Rachi aborde cette question directement :
« Le Temple futur que nous attendons sera révélé et descendra du Ciel tout construit et complet, comme il est dit : ‘Le Sanctuaire, Éternel, que Tes mains ont établi’ » (Exode 15:17).
(Rachi sur Soucca 41a ; voir aussi Rachi sur Roch HaShana 30a et Tosafot sur Chavouot 15b)
À l’inverse, le Rambam considère que le rôle principal du Machiaḥ est de construire lui-même le Beit HaMikdash :
« Le Machiaḥ construira le Temple à sa place. » (Hilchot Melakhim 11:4)
À première vue, ces opinions semblent contradictoires. Mais le Ram’hal résout ce conflit apparent en révélant que les deux sont vraies, chacune exprimant un aspect différent d’un même processus unifié.
Il écrit :
« Dans le temps à venir, non seulement le Beit HaMikdash céleste et le terrestre seront similaires. La Maison d’en haut s’étendra jusqu’à atteindre le monde inférieur. C’est le sens de la parole de nos Sages, selon laquelle le Troisième Temple sera l’œuvre des mains de Dieu.
Car le Temple céleste ne sera pas déraciné de sa place. Il s’étendra vers le bas jusqu’à atteindre ce monde.
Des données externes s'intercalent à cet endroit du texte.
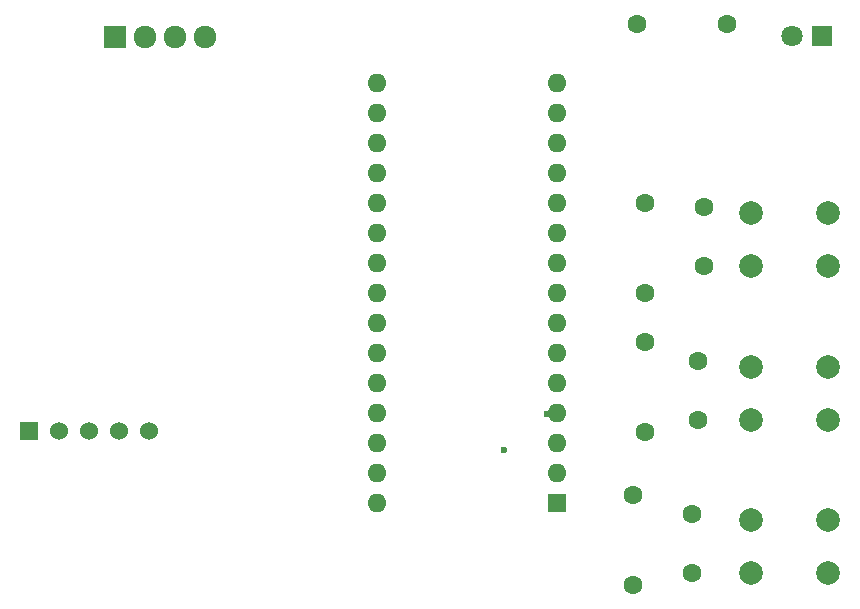
<source format=gbr>
G04 #@! TF.GenerationSoftware,KiCad,Pcbnew,9.0.4*
G04 #@! TF.CreationDate,2025-08-25T12:39:34+03:00*
G04 #@! TF.ProjectId,power supply,706f7765-7220-4737-9570-706c792e6b69,rev?*
G04 #@! TF.SameCoordinates,Original*
G04 #@! TF.FileFunction,Copper,L2,Inr*
G04 #@! TF.FilePolarity,Positive*
%FSLAX46Y46*%
G04 Gerber Fmt 4.6, Leading zero omitted, Abs format (unit mm)*
G04 Created by KiCad (PCBNEW 9.0.4) date 2025-08-25 12:39:34*
%MOMM*%
%LPD*%
G01*
G04 APERTURE LIST*
G04 #@! TA.AperFunction,ComponentPad*
%ADD10C,1.600000*%
G04 #@! TD*
G04 #@! TA.AperFunction,ComponentPad*
%ADD11C,1.800000*%
G04 #@! TD*
G04 #@! TA.AperFunction,ComponentPad*
%ADD12R,1.800000X1.800000*%
G04 #@! TD*
G04 #@! TA.AperFunction,ComponentPad*
%ADD13C,2.000000*%
G04 #@! TD*
G04 #@! TA.AperFunction,ComponentPad*
%ADD14R,1.924000X1.924000*%
G04 #@! TD*
G04 #@! TA.AperFunction,ComponentPad*
%ADD15C,1.924000*%
G04 #@! TD*
G04 #@! TA.AperFunction,ComponentPad*
%ADD16R,1.524000X1.524000*%
G04 #@! TD*
G04 #@! TA.AperFunction,ComponentPad*
%ADD17C,1.524000*%
G04 #@! TD*
G04 #@! TA.AperFunction,ComponentPad*
%ADD18R,1.600000X1.600000*%
G04 #@! TD*
G04 #@! TA.AperFunction,ComponentPad*
%ADD19O,1.600000X1.600000*%
G04 #@! TD*
G04 #@! TA.AperFunction,ViaPad*
%ADD20C,0.600000*%
G04 #@! TD*
G04 APERTURE END LIST*
D10*
X154600000Y-76200000D03*
X146980000Y-76200000D03*
D11*
X160060000Y-77200000D03*
D12*
X162600000Y-77200000D03*
D10*
X152100000Y-109700000D03*
X152100000Y-104700000D03*
D13*
X156600000Y-105200000D03*
X163100000Y-105200000D03*
X156600000Y-109700000D03*
X163100000Y-109700000D03*
D10*
X147600000Y-103080000D03*
X147600000Y-110700000D03*
D13*
X156600000Y-92200000D03*
X163100000Y-92200000D03*
X156600000Y-96700000D03*
X163100000Y-96700000D03*
D10*
X152600000Y-96700000D03*
X152600000Y-91700000D03*
X147600000Y-91390000D03*
X147600000Y-99010000D03*
X151600000Y-117700000D03*
X151600000Y-122700000D03*
X146600000Y-123700000D03*
X146600000Y-116080000D03*
D13*
X163100000Y-122700000D03*
X156600000Y-122700000D03*
X163100000Y-118200000D03*
X156600000Y-118200000D03*
D14*
X102790000Y-77270000D03*
D15*
X105330000Y-77270000D03*
X107870000Y-77270000D03*
X110410000Y-77270000D03*
D16*
X95520000Y-110620000D03*
D17*
X98060000Y-110620000D03*
X100600000Y-110620000D03*
X103140000Y-110620000D03*
X105680000Y-110620000D03*
D18*
X140210000Y-116750000D03*
D19*
X140210000Y-114210000D03*
X140210000Y-111670000D03*
X140210000Y-109130000D03*
X140210000Y-106590000D03*
X140210000Y-104050000D03*
X140210000Y-101510000D03*
X140210000Y-98970000D03*
X140210000Y-96430000D03*
X140210000Y-93890000D03*
X140210000Y-91350000D03*
X140210000Y-88810000D03*
X140210000Y-86270000D03*
X140210000Y-83730000D03*
X140210000Y-81190000D03*
X124970000Y-81190000D03*
X124970000Y-83730000D03*
X124970000Y-86270000D03*
X124970000Y-88810000D03*
X124970000Y-91350000D03*
X124970000Y-93890000D03*
X124970000Y-96430000D03*
X124970000Y-98970000D03*
X124970000Y-101510000D03*
X124970000Y-104050000D03*
X124970000Y-106590000D03*
X124970000Y-109130000D03*
X124970000Y-111670000D03*
X124970000Y-114210000D03*
X124970000Y-116750000D03*
D20*
X139300000Y-109200000D03*
X135700000Y-112300000D03*
M02*

</source>
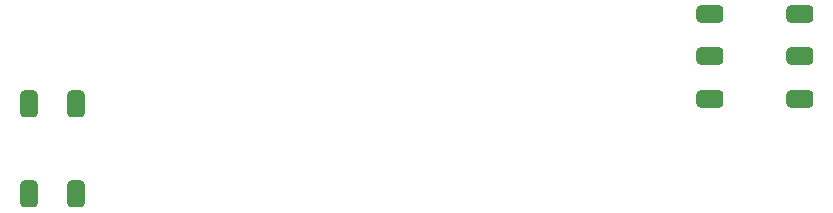
<source format=gbr>
%TF.GenerationSoftware,KiCad,Pcbnew,7.0.1-0*%
%TF.CreationDate,2023-12-26T23:08:58-03:00*%
%TF.ProjectId,rpizerow_kit_desarrollo,7270697a-6572-46f7-975f-6b69745f6465,2*%
%TF.SameCoordinates,Original*%
%TF.FileFunction,Paste,Bot*%
%TF.FilePolarity,Positive*%
%FSLAX46Y46*%
G04 Gerber Fmt 4.6, Leading zero omitted, Abs format (unit mm)*
G04 Created by KiCad (PCBNEW 7.0.1-0) date 2023-12-26 23:08:58*
%MOMM*%
%LPD*%
G01*
G04 APERTURE LIST*
G04 Aperture macros list*
%AMRoundRect*
0 Rectangle with rounded corners*
0 $1 Rounding radius*
0 $2 $3 $4 $5 $6 $7 $8 $9 X,Y pos of 4 corners*
0 Add a 4 corners polygon primitive as box body*
4,1,4,$2,$3,$4,$5,$6,$7,$8,$9,$2,$3,0*
0 Add four circle primitives for the rounded corners*
1,1,$1+$1,$2,$3*
1,1,$1+$1,$4,$5*
1,1,$1+$1,$6,$7*
1,1,$1+$1,$8,$9*
0 Add four rect primitives between the rounded corners*
20,1,$1+$1,$2,$3,$4,$5,0*
20,1,$1+$1,$4,$5,$6,$7,0*
20,1,$1+$1,$6,$7,$8,$9,0*
20,1,$1+$1,$8,$9,$2,$3,0*%
G04 Aperture macros list end*
%ADD10RoundRect,0.381000X0.381000X-0.762000X0.381000X0.762000X-0.381000X0.762000X-0.381000X-0.762000X0*%
%ADD11RoundRect,0.381000X-0.762000X-0.381000X0.762000X-0.381000X0.762000X0.381000X-0.762000X0.381000X0*%
G04 APERTURE END LIST*
D10*
%TO.C,R1*%
X45485000Y-43650000D03*
X45485000Y-51270000D03*
%TD*%
D11*
%TO.C,R5*%
X106795000Y-35960000D03*
X99175000Y-35960000D03*
%TD*%
D10*
%TO.C,R2*%
X41485000Y-43650000D03*
X41485000Y-51270000D03*
%TD*%
D11*
%TO.C,R4*%
X106795000Y-39580000D03*
X99175000Y-39580000D03*
%TD*%
%TO.C,R3*%
X106795000Y-43210000D03*
X99175000Y-43210000D03*
%TD*%
M02*

</source>
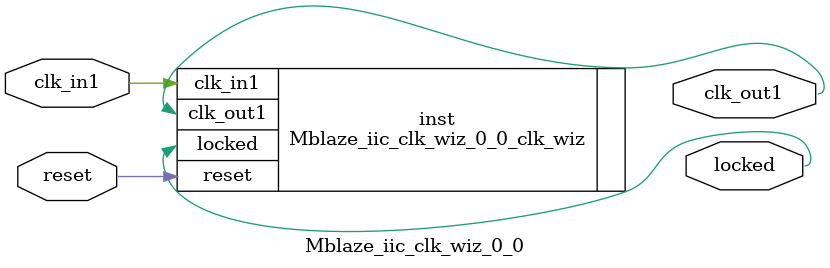
<source format=v>


`timescale 1ps/1ps

(* CORE_GENERATION_INFO = "Mblaze_iic_clk_wiz_0_0,clk_wiz_v6_0_4_0_0,{component_name=Mblaze_iic_clk_wiz_0_0,use_phase_alignment=true,use_min_o_jitter=false,use_max_i_jitter=false,use_dyn_phase_shift=false,use_inclk_switchover=false,use_dyn_reconfig=false,enable_axi=0,feedback_source=FDBK_AUTO,PRIMITIVE=MMCM,num_out_clk=1,clkin1_period=10.000,clkin2_period=10.000,use_power_down=false,use_reset=true,use_locked=true,use_inclk_stopped=false,feedback_type=SINGLE,CLOCK_MGR_TYPE=NA,manual_override=false}" *)

module Mblaze_iic_clk_wiz_0_0 
 (
  // Clock out ports
  output        clk_out1,
  // Status and control signals
  input         reset,
  output        locked,
 // Clock in ports
  input         clk_in1
 );

  Mblaze_iic_clk_wiz_0_0_clk_wiz inst
  (
  // Clock out ports  
  .clk_out1(clk_out1),
  // Status and control signals               
  .reset(reset), 
  .locked(locked),
 // Clock in ports
  .clk_in1(clk_in1)
  );

endmodule

</source>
Autour de lui, une structure physique sera alors bâtie, conforme à la nature de ce monde matériel. Les deux structures seront unies et deviendront une seule, ne se séparant plus jamais.
La gloire de Dieu s’y révélera pleinement, comme il est dit : ‘Et la gloire de l’Éternel sera révélée, et toute chair ensemble la verra’ (Isaïe 40:5). Alors, il y aura une paix et une joie parfaites pour toujours. »
Selon le Ram’hal, le Troisième Temple se manifestera par une fusion du Ciel et de la Terre. Une émanation spirituelle du Beit HaMikdash supérieur descendra dans le monde inférieur, et autour de celle-ci, une structure physique sera construite par les êtres humains. Le résultat sera un Temple unifié, à la fois divin et matériel, entièrement intégré et éternel.
Faire descendre le Temple dans le monde
Par son explication profonde de la vision de Ye’hezkel, le Ram’hal a déjà contribué à « faire descendre » l’idée du Troisième Beit HaMikdash dans ce monde, du moins sur le plan spirituel et intellectuel. Son œuvre nous permet de saisir ce qui restait enveloppé de mystère, ouvrant les portes de la compréhension à tous ceux qui cherchent à saisir le but et la structure du Temple final.
Plus les gens étudient et intègrent profondément la structure et la signification du Beit HaMikdash, plus le monde se rapprochera de sa guérison ultime. Selon la vision du Ram’hal, viendra un jour où l’humanité abandonnera ses cycles incessants de conflit et de destruction, et s’unira pour servir le Dieu unique, dans la paix, la clarté et la joie, dans la Demeure qui ne sera plus jamais détruite.
Puissions-nous mériter de voir sa reconstruction.